- _GIVEN EXERCISE_
Put every line from the start of the rows through the line that contains "family: Anthicidae" into a JSON list of strings, one string per line, leaving out blank lines.
================================
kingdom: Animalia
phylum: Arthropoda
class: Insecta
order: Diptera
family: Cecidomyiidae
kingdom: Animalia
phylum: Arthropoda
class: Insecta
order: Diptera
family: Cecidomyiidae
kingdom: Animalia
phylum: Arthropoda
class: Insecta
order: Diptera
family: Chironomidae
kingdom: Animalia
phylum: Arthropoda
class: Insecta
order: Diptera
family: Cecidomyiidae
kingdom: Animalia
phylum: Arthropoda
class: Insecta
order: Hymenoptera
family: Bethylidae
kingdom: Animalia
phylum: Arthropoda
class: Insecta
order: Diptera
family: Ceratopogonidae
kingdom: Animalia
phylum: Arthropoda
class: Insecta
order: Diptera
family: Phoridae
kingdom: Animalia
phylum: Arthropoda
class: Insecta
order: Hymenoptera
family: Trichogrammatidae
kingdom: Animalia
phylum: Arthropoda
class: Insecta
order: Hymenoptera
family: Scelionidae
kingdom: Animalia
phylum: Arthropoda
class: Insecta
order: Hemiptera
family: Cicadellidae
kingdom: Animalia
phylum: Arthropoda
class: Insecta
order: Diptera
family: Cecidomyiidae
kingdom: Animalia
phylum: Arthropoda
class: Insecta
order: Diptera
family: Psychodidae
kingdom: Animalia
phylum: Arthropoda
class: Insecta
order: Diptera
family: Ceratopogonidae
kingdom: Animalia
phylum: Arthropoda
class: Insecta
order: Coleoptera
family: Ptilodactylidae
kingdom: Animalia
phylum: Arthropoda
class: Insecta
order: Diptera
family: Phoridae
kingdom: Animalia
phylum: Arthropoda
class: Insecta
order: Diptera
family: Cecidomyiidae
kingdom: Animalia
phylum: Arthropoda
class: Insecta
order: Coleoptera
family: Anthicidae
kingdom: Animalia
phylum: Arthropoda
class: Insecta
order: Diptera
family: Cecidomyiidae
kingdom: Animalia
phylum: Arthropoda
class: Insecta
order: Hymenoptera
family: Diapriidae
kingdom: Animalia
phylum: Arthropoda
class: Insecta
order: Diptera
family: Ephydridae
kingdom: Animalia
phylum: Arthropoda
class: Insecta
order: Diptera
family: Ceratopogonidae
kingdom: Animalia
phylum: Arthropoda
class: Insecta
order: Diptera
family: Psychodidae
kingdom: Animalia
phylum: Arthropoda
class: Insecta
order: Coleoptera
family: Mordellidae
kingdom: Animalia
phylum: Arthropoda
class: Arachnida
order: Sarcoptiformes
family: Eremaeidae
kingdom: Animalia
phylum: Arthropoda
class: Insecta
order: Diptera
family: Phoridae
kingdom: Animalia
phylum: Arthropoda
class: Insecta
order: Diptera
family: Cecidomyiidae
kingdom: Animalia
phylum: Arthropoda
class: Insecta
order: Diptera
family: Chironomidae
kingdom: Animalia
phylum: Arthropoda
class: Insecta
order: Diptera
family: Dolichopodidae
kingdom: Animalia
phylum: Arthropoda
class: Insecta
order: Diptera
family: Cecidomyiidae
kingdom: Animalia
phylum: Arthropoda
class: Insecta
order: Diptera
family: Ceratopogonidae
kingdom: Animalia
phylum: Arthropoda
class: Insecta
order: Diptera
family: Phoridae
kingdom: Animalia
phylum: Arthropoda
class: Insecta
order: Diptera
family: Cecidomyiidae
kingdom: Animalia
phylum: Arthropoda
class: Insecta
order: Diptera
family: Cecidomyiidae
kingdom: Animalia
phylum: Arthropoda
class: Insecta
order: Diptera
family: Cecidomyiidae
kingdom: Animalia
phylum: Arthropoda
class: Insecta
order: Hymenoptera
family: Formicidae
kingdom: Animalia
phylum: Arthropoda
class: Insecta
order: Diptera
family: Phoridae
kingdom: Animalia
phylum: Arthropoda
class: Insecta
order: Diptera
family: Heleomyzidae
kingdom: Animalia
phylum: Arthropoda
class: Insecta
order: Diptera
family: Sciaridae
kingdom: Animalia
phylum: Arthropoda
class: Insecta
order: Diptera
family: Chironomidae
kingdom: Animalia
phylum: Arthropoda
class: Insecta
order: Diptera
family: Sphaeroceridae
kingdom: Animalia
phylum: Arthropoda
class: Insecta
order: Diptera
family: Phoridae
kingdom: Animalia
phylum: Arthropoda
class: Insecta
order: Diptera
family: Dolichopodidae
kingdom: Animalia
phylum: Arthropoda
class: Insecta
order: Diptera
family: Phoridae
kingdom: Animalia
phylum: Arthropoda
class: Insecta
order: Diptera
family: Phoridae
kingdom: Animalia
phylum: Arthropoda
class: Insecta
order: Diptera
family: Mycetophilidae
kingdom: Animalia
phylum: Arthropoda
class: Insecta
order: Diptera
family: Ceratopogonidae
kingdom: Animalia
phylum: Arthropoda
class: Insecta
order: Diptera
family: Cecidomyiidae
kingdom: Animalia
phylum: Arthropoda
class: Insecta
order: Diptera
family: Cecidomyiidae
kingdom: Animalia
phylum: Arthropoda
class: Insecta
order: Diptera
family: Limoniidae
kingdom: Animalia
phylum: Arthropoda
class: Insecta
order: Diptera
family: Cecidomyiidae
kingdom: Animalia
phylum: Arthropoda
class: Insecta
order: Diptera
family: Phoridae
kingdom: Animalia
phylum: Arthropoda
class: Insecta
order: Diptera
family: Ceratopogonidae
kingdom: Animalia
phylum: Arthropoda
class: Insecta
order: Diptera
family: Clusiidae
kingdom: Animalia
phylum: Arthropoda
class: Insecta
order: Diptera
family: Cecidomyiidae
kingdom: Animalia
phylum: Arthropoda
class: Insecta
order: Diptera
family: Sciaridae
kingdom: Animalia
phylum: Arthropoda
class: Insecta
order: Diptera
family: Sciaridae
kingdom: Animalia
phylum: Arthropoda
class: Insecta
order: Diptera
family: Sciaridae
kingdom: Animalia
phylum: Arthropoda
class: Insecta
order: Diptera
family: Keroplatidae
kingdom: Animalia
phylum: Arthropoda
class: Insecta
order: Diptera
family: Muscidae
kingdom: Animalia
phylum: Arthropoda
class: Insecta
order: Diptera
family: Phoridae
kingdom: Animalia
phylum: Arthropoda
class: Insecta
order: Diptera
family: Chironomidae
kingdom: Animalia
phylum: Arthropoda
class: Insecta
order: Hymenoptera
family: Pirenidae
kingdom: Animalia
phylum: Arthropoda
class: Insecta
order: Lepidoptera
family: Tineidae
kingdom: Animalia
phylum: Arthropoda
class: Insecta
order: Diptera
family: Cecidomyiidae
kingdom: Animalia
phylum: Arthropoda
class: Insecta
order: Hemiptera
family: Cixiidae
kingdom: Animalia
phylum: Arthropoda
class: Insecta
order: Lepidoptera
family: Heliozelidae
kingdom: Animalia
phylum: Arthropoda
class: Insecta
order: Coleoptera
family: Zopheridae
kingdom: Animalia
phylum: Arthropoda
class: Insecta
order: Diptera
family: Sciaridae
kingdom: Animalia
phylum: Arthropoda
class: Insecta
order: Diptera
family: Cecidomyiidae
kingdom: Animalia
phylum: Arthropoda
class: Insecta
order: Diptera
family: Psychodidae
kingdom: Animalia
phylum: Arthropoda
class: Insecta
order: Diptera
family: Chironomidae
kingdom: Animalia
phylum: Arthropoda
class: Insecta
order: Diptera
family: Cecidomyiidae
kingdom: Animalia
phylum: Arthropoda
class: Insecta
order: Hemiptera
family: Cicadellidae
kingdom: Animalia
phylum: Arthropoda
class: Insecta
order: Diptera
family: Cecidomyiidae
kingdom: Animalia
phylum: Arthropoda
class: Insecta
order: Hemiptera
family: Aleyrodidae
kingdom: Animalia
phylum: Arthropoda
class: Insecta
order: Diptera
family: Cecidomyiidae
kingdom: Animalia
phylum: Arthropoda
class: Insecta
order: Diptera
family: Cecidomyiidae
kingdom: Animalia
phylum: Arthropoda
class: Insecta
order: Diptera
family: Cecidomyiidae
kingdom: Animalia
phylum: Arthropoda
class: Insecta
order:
================================
- _RESULT_
[
  "kingdom: Animalia",
  "phylum: Arthropoda",
  "class: Insecta",
  "order: Diptera",
  "family: Cecidomyiidae",
  "kingdom: Animalia",
  "phylum: Arthropoda",
  "class: Insecta",
  "order: Diptera",
  "family: Cecidomyiidae",
  "kingdom: Animalia",
  "phylum: Arthropoda",
  "class: Insecta",
  "order: Diptera",
  "family: Chironomidae",
  "kingdom: Animalia",
  "phylum: Arthropoda",
  "class: Insecta",
  "order: Diptera",
  "family: Cecidomyiidae",
  "kingdom: Animalia",
  "phylum: Arthropoda",
  "class: Insecta",
  "order: Hymenoptera",
  "family: Bethylidae",
  "kingdom: Animalia",
  "phylum: Arthropoda",
  "class: Insecta",
  "order: Diptera",
  "family: Ceratopogonidae",
  "kingdom: Animalia",
  "phylum: Arthropoda",
  "class: Insecta",
  "order: Diptera",
  "family: Phoridae",
  "kingdom: Animalia",
  "phylum: Arthropoda",
  "class: Insecta",
  "order: Hymenoptera",
  "family: Trichogrammatidae",
  "kingdom: Animalia",
  "phylum: Arthropoda",
  "class: Insecta",
  "order: Hymenoptera",
  "family: Scelionidae",
  "kingdom: Animalia",
  "phylum: Arthropoda",
  "class: Insecta",
  "order: Hemiptera",
  "family: Cicadellidae",
  "kingdom: Animalia",
  "phylum: Arthropoda",
  "class: Insecta",
  "order: Diptera",
  "family: Cecidomyiidae",
  "kingdom: Animalia",
  "phylum: Arthropoda",
  "class: Insecta",
  "order: Diptera",
  "family: Psychodidae",
  "kingdom: Animalia",
  "phylum: Arthropoda",
  "class: Insecta",
  "order: Diptera",
  "family: Ceratopogonidae",
  "kingdom: Animalia",
  "phylum: Arthropoda",
  "class: Insecta",
  "order: Coleoptera",
  "family: Ptilodactylidae",
  "kingdom: Animalia",
  "phylum: Arthropoda",
  "class: Insecta",
  "order: Diptera",
  "family: Phoridae",
  "kingdom: Animalia",
  "phylum: Arthropoda",
  "class: Insecta",
  "order: Diptera",
  "family: Cecidomyiidae",
  "kingdom: Animalia",
  "phylum: Arthropoda",
  "class: Insecta",
  "order: Coleoptera",
  "family: Anthicidae"
]